Cuanta de esa magia permeaba por doquier, y cuanta el viento arrastraba para perecer en los recóndito glaciares del olvido.
A cierta edad, el razonamiento y la inteligencia adquirida a través de la experiencia, nos hace ver los caminos más cortos, los mas holgados y espaciosos, los estrechos y sinuosos de la vida que ya hemos recorrido, y es cuando volvemos al alma mater de las fantasías y anhelos, imaginamos, soñamos y volvemos a desear, pero esta vez no soñamos con lo futuro, con las metas y los propósitos, sino retrocedemos en el tiempo, caminamos hacia atrás para repasar los improperios de la vida, los errores, las andanzas turbias y sinsabores que la misma experiencia nos dio como potaje del conocimientos hundiéndonos en burbujas de "hubieras" y "quizás", atormentándonos vamos caminando por la vida como quimeras de cuerpo torcido, donde el rostro en la espalda visualiza el camino andado y los pies caminan hacia el abismo de la muerte sin percatarnos de la caída. Fisionomía de un ser adulto.
Una resolución, aunque cruel y sin temor a ser fantasiosa, es que el camino es como ha sido siempre y como siempre será, no hay mas que hacer, aunque muchas de estas quimeras ya mencionadas, se empeñan en seguir con los vicios de inculcar a su propia estirpe la culpa y el temor a cometer los errores cometidos en el pasado de su haber, errores que son los verdaderos maestros de la vida, errores de los que se aprende a vivir.
Cuantas veces se han puesto a razonar sobre sus tropiezos, esos errores y cajeteadas que tanta sabiduría les han dejado, tantas y tantas experiencias desagradables que han formado el carácter, la personalidad y la sabiduría que hoy posees.

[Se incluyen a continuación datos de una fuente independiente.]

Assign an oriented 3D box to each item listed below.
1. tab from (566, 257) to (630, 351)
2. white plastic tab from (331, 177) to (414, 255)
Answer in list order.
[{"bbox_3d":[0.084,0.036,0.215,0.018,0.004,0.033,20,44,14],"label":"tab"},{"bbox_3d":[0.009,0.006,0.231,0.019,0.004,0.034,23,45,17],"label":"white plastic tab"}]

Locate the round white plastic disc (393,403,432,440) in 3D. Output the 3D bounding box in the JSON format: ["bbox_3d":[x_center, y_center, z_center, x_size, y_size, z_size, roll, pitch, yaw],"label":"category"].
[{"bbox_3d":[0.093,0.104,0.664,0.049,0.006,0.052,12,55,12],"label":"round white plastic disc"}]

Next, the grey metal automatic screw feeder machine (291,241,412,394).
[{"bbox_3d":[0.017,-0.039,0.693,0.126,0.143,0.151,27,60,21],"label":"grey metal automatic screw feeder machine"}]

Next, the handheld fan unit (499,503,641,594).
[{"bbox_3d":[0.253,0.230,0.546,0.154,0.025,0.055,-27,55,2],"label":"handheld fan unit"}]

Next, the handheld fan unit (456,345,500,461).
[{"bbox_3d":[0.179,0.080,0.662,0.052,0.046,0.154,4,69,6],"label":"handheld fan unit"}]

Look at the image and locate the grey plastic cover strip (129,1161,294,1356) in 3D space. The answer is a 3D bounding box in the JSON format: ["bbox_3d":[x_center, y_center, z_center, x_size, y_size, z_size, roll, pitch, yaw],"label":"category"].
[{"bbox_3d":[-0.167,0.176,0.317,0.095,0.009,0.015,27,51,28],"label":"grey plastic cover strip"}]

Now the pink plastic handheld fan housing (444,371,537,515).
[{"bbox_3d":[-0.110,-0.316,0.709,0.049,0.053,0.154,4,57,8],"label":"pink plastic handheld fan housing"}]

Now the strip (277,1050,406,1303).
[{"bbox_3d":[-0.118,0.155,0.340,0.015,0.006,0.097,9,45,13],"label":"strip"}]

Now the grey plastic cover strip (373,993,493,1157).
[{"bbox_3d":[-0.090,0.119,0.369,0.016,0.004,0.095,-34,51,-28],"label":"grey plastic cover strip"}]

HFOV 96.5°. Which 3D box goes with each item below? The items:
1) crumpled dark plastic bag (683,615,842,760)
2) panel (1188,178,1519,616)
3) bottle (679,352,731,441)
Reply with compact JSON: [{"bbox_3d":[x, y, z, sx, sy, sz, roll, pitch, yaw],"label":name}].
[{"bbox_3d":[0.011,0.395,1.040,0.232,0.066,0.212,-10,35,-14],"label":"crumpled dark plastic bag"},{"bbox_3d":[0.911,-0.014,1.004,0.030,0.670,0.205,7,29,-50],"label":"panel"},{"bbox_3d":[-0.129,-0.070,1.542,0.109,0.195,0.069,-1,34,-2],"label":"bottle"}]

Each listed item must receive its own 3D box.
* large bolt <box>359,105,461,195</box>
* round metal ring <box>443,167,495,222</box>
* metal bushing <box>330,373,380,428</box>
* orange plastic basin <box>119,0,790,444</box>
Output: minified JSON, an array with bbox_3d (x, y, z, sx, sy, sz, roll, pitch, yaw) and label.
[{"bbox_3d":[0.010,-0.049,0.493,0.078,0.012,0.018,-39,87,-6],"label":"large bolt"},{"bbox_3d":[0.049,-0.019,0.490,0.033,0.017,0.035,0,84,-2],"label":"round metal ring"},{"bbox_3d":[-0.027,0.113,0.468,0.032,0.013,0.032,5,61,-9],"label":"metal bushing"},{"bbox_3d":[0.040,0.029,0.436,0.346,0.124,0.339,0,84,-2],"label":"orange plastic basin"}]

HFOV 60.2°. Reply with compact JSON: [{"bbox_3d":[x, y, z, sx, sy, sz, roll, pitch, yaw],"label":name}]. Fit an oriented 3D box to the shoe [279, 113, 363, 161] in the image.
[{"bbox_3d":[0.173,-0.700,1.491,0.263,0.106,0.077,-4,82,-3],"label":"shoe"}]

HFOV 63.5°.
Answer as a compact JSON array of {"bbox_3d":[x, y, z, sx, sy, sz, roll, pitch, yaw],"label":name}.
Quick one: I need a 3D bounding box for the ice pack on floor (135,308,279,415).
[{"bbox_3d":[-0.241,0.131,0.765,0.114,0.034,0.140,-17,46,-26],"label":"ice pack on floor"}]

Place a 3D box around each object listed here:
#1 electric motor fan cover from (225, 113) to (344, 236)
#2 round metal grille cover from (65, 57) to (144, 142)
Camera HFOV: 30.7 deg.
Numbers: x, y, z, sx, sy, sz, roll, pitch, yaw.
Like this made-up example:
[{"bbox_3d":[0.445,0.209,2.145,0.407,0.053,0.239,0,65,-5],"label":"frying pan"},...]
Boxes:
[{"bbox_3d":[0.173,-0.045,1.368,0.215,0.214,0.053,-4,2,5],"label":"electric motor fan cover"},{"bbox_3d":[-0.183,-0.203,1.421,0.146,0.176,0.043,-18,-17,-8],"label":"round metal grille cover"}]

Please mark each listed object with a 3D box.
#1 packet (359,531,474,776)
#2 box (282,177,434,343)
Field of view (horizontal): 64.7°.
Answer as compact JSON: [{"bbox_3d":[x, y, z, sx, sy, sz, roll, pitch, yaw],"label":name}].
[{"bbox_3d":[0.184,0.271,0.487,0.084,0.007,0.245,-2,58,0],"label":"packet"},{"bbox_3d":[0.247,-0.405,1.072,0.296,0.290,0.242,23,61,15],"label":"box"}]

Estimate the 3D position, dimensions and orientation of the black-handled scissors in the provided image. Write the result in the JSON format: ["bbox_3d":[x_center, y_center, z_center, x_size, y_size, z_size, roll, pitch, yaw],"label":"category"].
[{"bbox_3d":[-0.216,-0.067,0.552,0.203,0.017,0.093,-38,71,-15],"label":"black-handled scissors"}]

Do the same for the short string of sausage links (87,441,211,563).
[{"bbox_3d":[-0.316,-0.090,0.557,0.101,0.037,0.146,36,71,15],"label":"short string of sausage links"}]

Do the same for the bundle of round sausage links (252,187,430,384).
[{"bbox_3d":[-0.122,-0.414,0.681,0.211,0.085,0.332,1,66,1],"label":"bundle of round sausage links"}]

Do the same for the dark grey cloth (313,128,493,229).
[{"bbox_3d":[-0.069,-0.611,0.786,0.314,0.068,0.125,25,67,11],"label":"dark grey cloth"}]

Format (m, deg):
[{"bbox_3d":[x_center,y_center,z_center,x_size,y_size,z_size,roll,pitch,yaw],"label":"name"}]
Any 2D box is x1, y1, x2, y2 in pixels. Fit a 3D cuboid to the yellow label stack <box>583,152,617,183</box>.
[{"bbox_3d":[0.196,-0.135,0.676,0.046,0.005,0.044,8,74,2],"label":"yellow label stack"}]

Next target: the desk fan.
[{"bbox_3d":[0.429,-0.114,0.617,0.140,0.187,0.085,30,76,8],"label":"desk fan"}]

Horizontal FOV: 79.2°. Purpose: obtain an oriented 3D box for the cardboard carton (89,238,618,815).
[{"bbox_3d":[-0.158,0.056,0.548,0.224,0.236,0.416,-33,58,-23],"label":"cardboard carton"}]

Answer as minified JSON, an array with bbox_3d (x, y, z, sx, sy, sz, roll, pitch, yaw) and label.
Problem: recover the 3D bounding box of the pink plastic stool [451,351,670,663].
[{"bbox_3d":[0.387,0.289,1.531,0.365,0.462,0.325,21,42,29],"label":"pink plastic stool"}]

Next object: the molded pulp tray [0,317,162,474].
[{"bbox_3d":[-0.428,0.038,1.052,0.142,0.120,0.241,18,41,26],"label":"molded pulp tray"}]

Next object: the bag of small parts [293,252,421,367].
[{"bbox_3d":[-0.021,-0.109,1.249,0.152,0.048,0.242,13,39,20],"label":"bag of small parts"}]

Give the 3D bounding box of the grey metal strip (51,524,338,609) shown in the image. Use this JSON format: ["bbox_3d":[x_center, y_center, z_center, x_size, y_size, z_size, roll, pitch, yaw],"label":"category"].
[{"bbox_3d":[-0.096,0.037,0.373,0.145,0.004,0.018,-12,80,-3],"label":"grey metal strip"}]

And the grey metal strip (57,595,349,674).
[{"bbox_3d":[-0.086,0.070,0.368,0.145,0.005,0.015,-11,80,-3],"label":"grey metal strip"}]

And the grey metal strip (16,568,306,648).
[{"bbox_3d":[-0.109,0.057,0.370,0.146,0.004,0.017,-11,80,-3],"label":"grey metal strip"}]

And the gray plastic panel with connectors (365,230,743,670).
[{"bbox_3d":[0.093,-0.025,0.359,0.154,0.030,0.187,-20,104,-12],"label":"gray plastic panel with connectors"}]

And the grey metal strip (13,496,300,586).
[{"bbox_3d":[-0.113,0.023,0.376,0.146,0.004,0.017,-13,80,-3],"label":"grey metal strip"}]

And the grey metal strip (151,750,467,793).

Un grito estridente y bulliciosas lamentaciones me sacaron abruptamente de mi ensoñación y reflexión personal en la que me encontraba. Giré la vista hacia el bullicio, y mi mirada encontró a esos pequeños de sonrisas mágicas y fantasía anhelantes ahora tornados en llantos y lamentaciones dolorosas, pues uno de ellos arrojo una roca hacia el cielo y como parte de una experimentación de principiante se detuvo a observar el actuar de dicha roca voladora. Un error sin duda que le dejará la experiencia y el saber de que una piedra arrojada al cielo, siempre volverá al lugar de donde fue despedida, con la misma fuerza y la misma intención gracias a la fuerza de gravedad.
- Hey chico, ahora sabes que hay que tener cuidado con esas rocas, siempre le dan a uno en la cabeza cuando no se huye de ellas- le dije con una amplia sonrisa mientras encendía mi cigarrillo y caminaba en dirección a ese lugar que desde hace buen tiempo frecuentaba justo a las 6:30 de la tarde.